I had asked a question earlier this year surveying everyone here about your company’s data stack and thought it was a fruitful conversation.
As my company Payoff has matured, I’ve realized more and more that something that is as or possibly more important is how the data team is structured across the company. And when I say data team I’m referring to the full data stack and the role people play in building out the infrastructure, building data integrations and of course analyzing the data itself.
So how is your data team structured? Does it have a clear delineation between data engineers (generate the data in the application aka website), DBAs (those that work on the data pipes or ETL) and data analysts/scientists (those that derive business value from the data)? Or do you have an organization where the line is blurred between DBAs and data scientists kind of like Stichfix does it: their motto is engineers shouldn’t write ETL.
To kick things off I thought I’d share how my company is structured.
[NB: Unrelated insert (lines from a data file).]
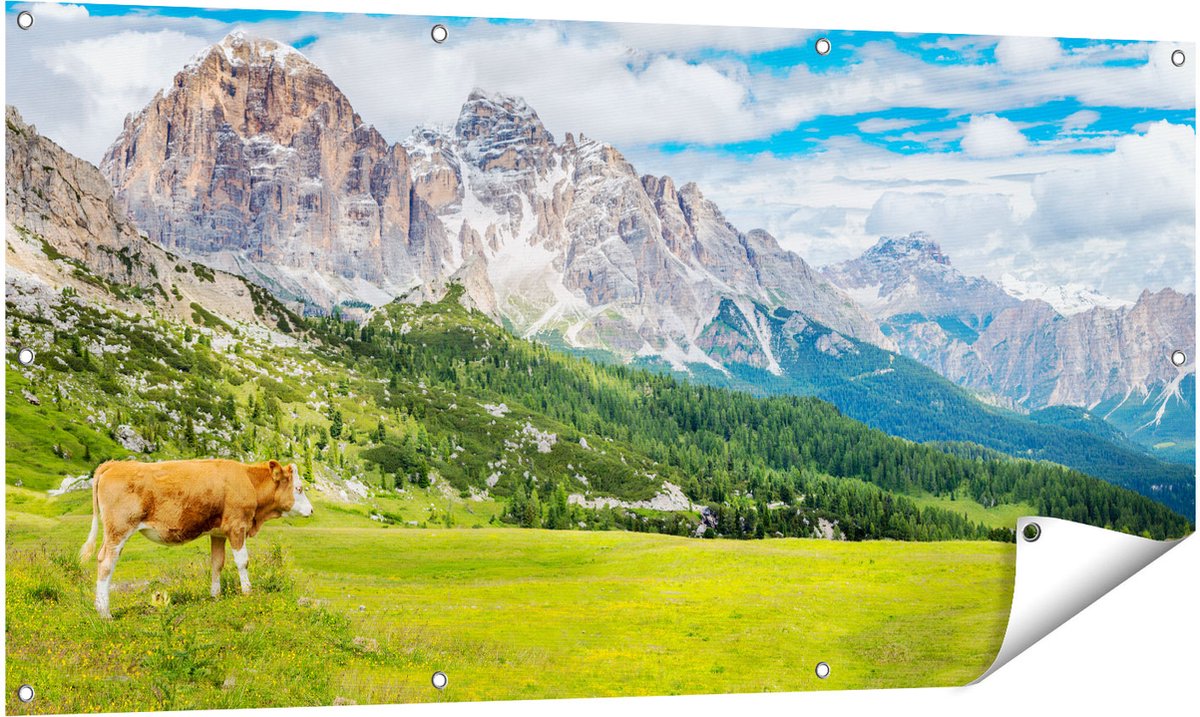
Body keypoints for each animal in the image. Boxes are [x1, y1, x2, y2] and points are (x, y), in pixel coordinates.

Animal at [78, 458, 314, 618]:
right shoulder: (237, 526)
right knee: (106, 563)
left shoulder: (218, 532)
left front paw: (215, 595)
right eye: (299, 488)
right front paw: (248, 592)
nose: (311, 510)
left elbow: (217, 563)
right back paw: (105, 612)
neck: (248, 481)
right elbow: (242, 562)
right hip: (119, 529)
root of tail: (113, 465)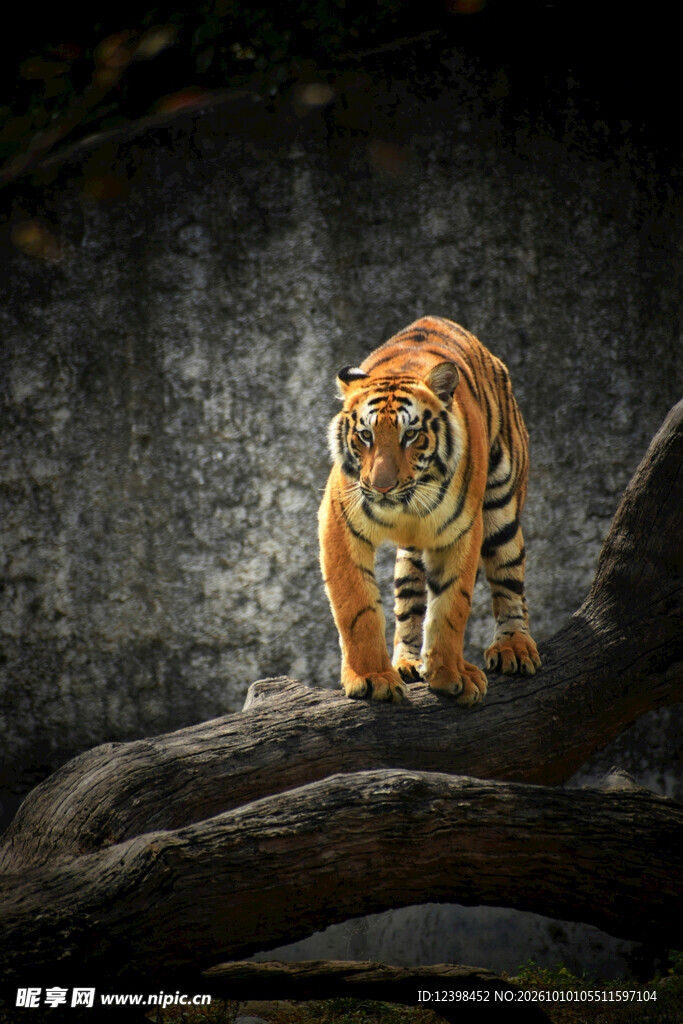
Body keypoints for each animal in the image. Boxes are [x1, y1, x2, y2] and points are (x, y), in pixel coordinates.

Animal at [318, 315, 541, 706]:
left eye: (410, 435)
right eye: (365, 436)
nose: (381, 486)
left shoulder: (462, 530)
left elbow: (451, 606)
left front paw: (451, 675)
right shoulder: (339, 523)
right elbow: (357, 607)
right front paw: (372, 677)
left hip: (502, 509)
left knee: (509, 580)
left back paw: (514, 647)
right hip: (411, 557)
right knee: (408, 602)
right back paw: (406, 662)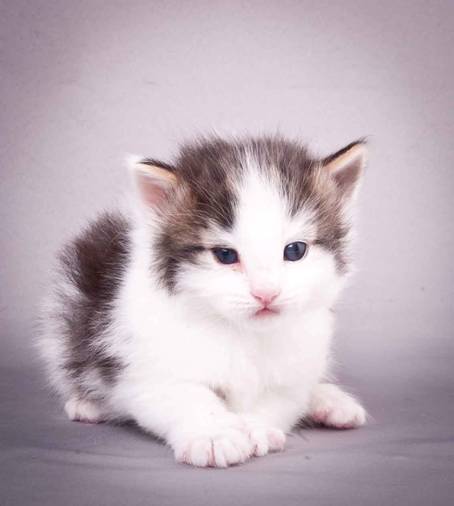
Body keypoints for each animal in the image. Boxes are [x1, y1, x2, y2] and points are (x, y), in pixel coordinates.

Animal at [38, 135, 367, 468]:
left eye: (295, 250)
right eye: (225, 255)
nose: (266, 294)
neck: (242, 332)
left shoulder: (299, 363)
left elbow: (278, 399)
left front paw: (255, 426)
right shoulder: (142, 363)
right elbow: (184, 395)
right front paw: (213, 435)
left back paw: (331, 402)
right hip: (68, 317)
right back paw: (87, 404)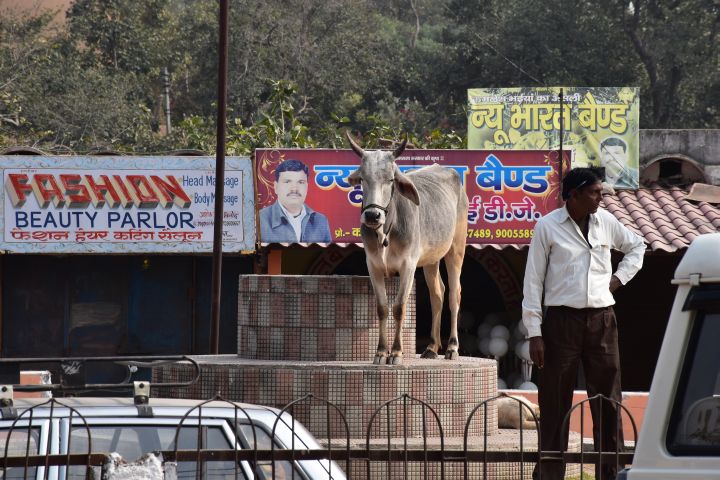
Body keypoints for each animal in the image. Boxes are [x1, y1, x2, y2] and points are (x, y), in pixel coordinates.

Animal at [348, 131, 470, 364]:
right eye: (363, 179)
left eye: (390, 179)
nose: (372, 215)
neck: (385, 230)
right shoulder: (373, 265)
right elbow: (382, 308)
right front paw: (380, 352)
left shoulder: (408, 265)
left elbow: (399, 308)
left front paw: (396, 352)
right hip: (432, 259)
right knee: (437, 294)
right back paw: (432, 347)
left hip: (456, 249)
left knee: (454, 294)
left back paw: (451, 347)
We have:
- Data Engineers: Backend engineers who are creating production data
- DBAs: Those who are only responsible for building out data integrations and bringing first-party and third-party data into a centralized data repository
- Data Analysts/Scientists: End-users of the data who run analysis, build Looks/Dashboards, create markdown output, automate reporting, building models
Pros
- Clear delineation of responsibilities. People generally do what they are good at.
- Data scientists and analysts do not have to worry about ETL. They can focus their energies on analysis.
Cons
- When the ETL breaks or there is some issue with it, it’s hard for the data scientists
to validate where the issue is coming from since in this setup the ETL is essentially a blackbox - ETL can be somewhat dry work as they are often not informed of the output or end result of the data they are working with. In this structure, they function kind of like a middle-man (albeit a very important one!) taking data and passing it along
- The DBA does not often have enough context either up-stream about the production data or down-stream as to what data is important for the business
I’m curious how other company’s divvy up the data work across these different roles and manage the overlap between responsibilities.